[Records contained in a dataset]

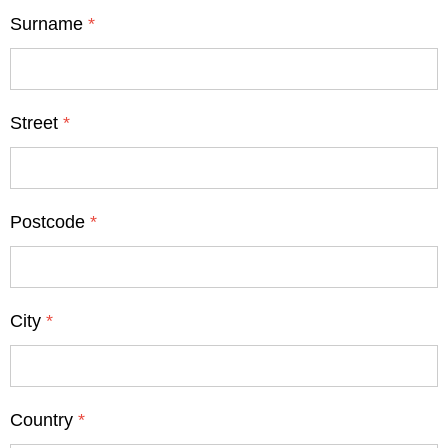
Surname
*
Street
*
Postcode
*
City
*
Country
*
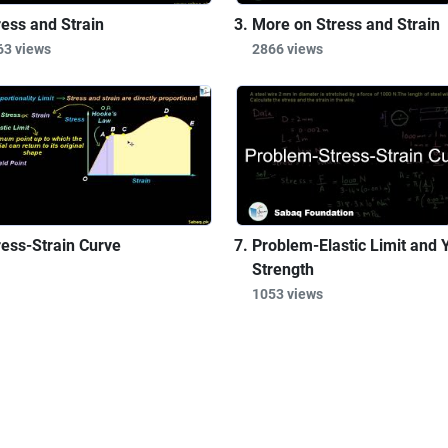
ress and Strain
More on Stress and Strain
63 views
2866 views
ress-Strain Curve
Problem-Elastic Limit and Y
Strength
1053 views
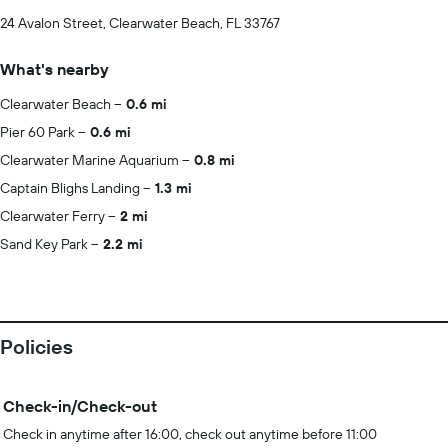
24 Avalon Street, Clearwater Beach, FL 33767
What's nearby
Clearwater Beach
0.6 mi
Pier 60 Park
0.6 mi
Clearwater Marine Aquarium
0.8 mi
Captain Blighs Landing
1.3 mi
Clearwater Ferry
2 mi
Sand Key Park
2.2 mi
Policies
Check-in/Check-out
Check in anytime after 16:00, check out anytime before 11:00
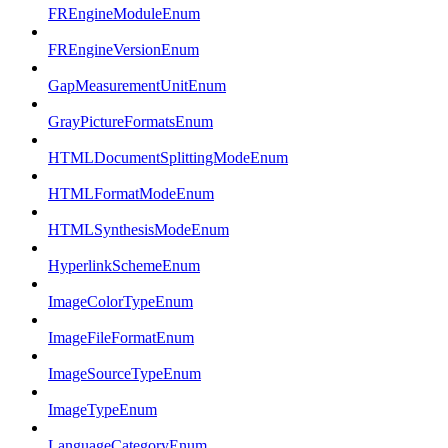
FREngineModuleEnum
FREngineVersionEnum
GapMeasurementUnitEnum
GrayPictureFormatsEnum
HTMLDocumentSplittingModeEnum
HTMLFormatModeEnum
HTMLSynthesisModeEnum
HyperlinkSchemeEnum
ImageColorTypeEnum
ImageFileFormatEnum
ImageSourceTypeEnum
ImageTypeEnum
LanguageCategoryEnum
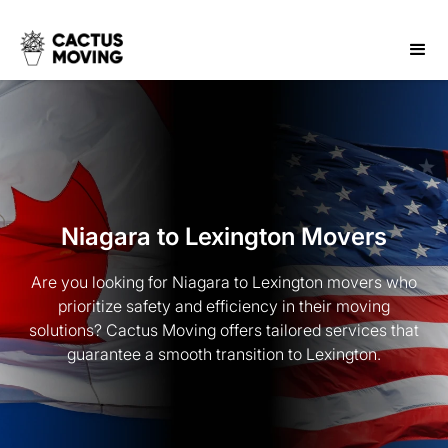
Niagara to Lexington Movers
Are you looking for Niagara to Lexington movers who
prioritize safety and efficiency in their moving
solutions? Cactus Moving offers tailored services that
guarantee a smooth transition to Lexington.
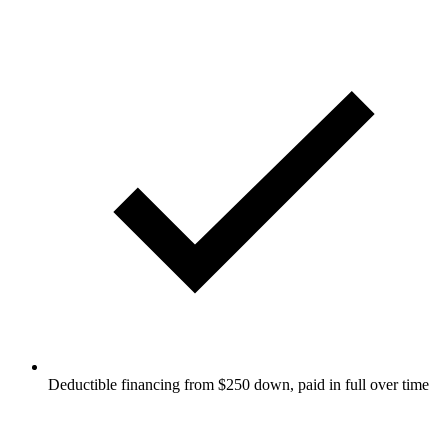
Deductible financing from $250 down, paid in full over time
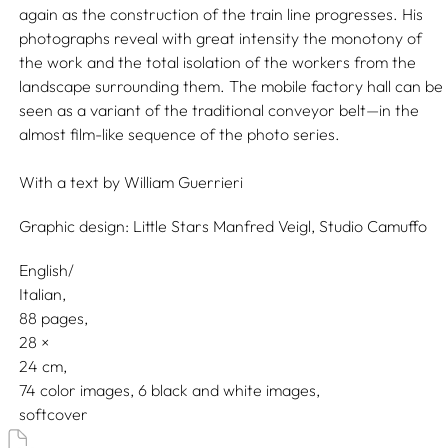
again as the construction of the train line progresses. His
photographs reveal with great intensity the monotony of
the work and the total isolation of the workers from the
landscape surrounding them. The mobile factory hall can be
seen as a variant of the traditional conveyor belt—in the
almost film-like sequence of the photo series.
With a text by
William Guerrieri
Graphic design:
Little Stars Manfred Veigl,
Studio Camuffo
English/
Italian
88 pages,
28
24
74 color images, 6 black and white images
softcover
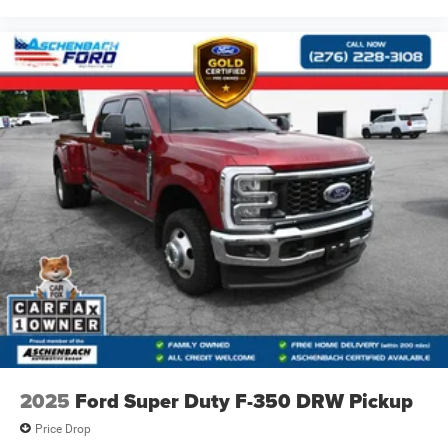
2025
Ford Super Duty F-350 DRW Pickup
Price Drop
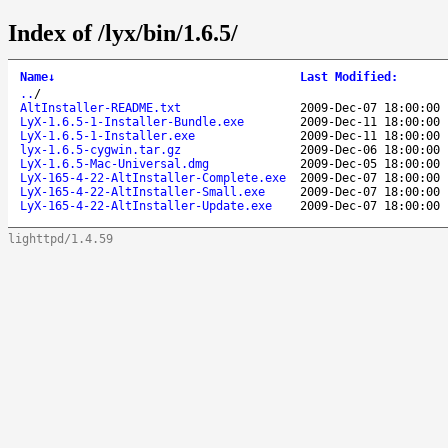
Index of /lyx/bin/1.6.5/
Name
↓
Last Modified
:
..
/
AltInstaller-README.txt
2009-Dec-07 18:00:00
LyX-1.6.5-1-Installer-Bundle.exe
2009-Dec-11 18:00:00
LyX-1.6.5-1-Installer.exe
2009-Dec-11 18:00:00
lyx-1.6.5-cygwin.tar.gz
2009-Dec-06 18:00:00
LyX-1.6.5-Mac-Universal.dmg
2009-Dec-05 18:00:00
LyX-165-4-22-AltInstaller-Complete.exe
2009-Dec-07 18:00:00
LyX-165-4-22-AltInstaller-Small.exe
2009-Dec-07 18:00:00
LyX-165-4-22-AltInstaller-Update.exe
2009-Dec-07 18:00:00
lighttpd/1.4.59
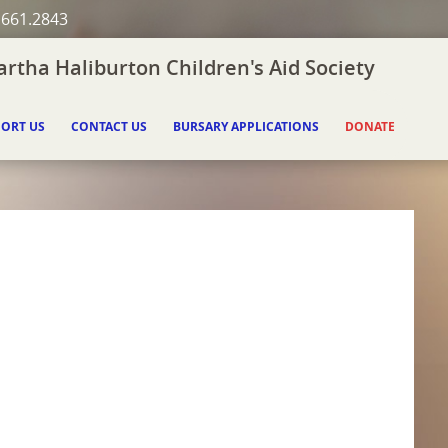
.661.2843
rtha Haliburton Children's Aid Society
ORT US
CONTACT US
BURSARY APPLICATIONS
DONATE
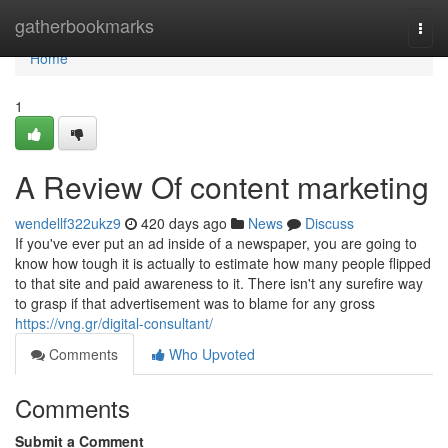
Home
gatherbookmarks
Togg
navi
Home
1
A Review Of content marketing
wendellf322ukz9
420 days ago
News
Discuss
If you've ever put an ad inside of a newspaper, you are going to
know how tough it is actually to estimate how many people flipped
to that site and paid awareness to it. There isn't any surefire way
to grasp if that advertisement was to blame for any gross
https://vng.gr/digital-consultant/
Comments
Who Upvoted
Comments
Submit a Comment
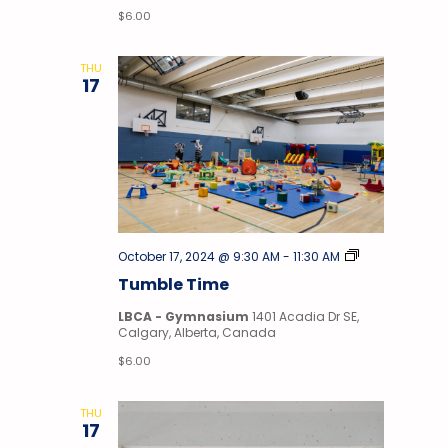
$6.00
THU
17
Tumble
October 17, 2024 @ 9:30 AM
-
11:30 AM
Time
Tumble Time
LBCA - Gymnasium
1401 Acadia Dr SE,
Calgary, Alberta, Canada
$6.00
THU
17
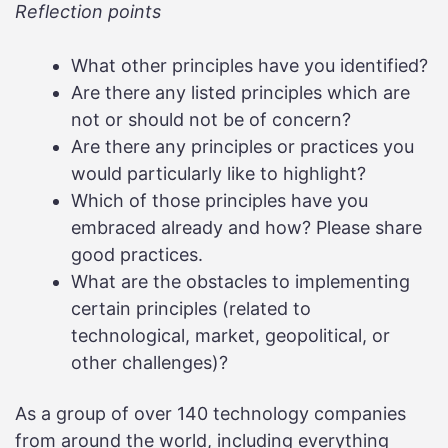
Reflection points
What other principles have you identified?
Are there any listed principles which are
not or should not be of concern?
Are there any principles or practices you
would particularly like to highlight?
Which of those principles have you
embraced already and how? Please share
good practices.
What are the obstacles to implementing
certain principles (related to
technological, market, geopolitical, or
other challenges)?
As a group of over 140 technology companies
from around the world, including everything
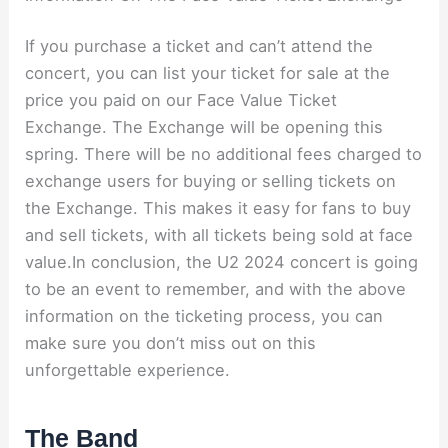
If you purchase a ticket and can’t attend the
concert, you can list your ticket for sale at the
price you paid on our Face Value Ticket
Exchange. The Exchange will be opening this
spring. There will be no additional fees charged to
exchange users for buying or selling tickets on
the Exchange. This makes it easy for fans to buy
and sell tickets, with all tickets being sold at face
value.In conclusion, the U2 2024 concert is going
to be an event to remember, and with the above
information on the ticketing process, you can
make sure you don’t miss out on this
unforgettable experience.
The Band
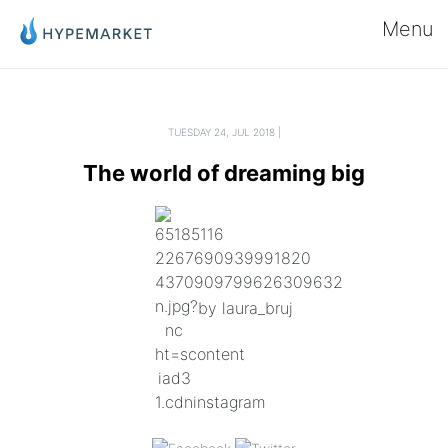
Menu
TUESDAY 24, JUL 2018 |
The world of dreaming big
by laura_bruj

* **Problem to work on**: Report each line of the listing above that contains the word "What".

* **Output of the task**:
What's nearby
What other principles have you identified?
What are the obstacles to implementing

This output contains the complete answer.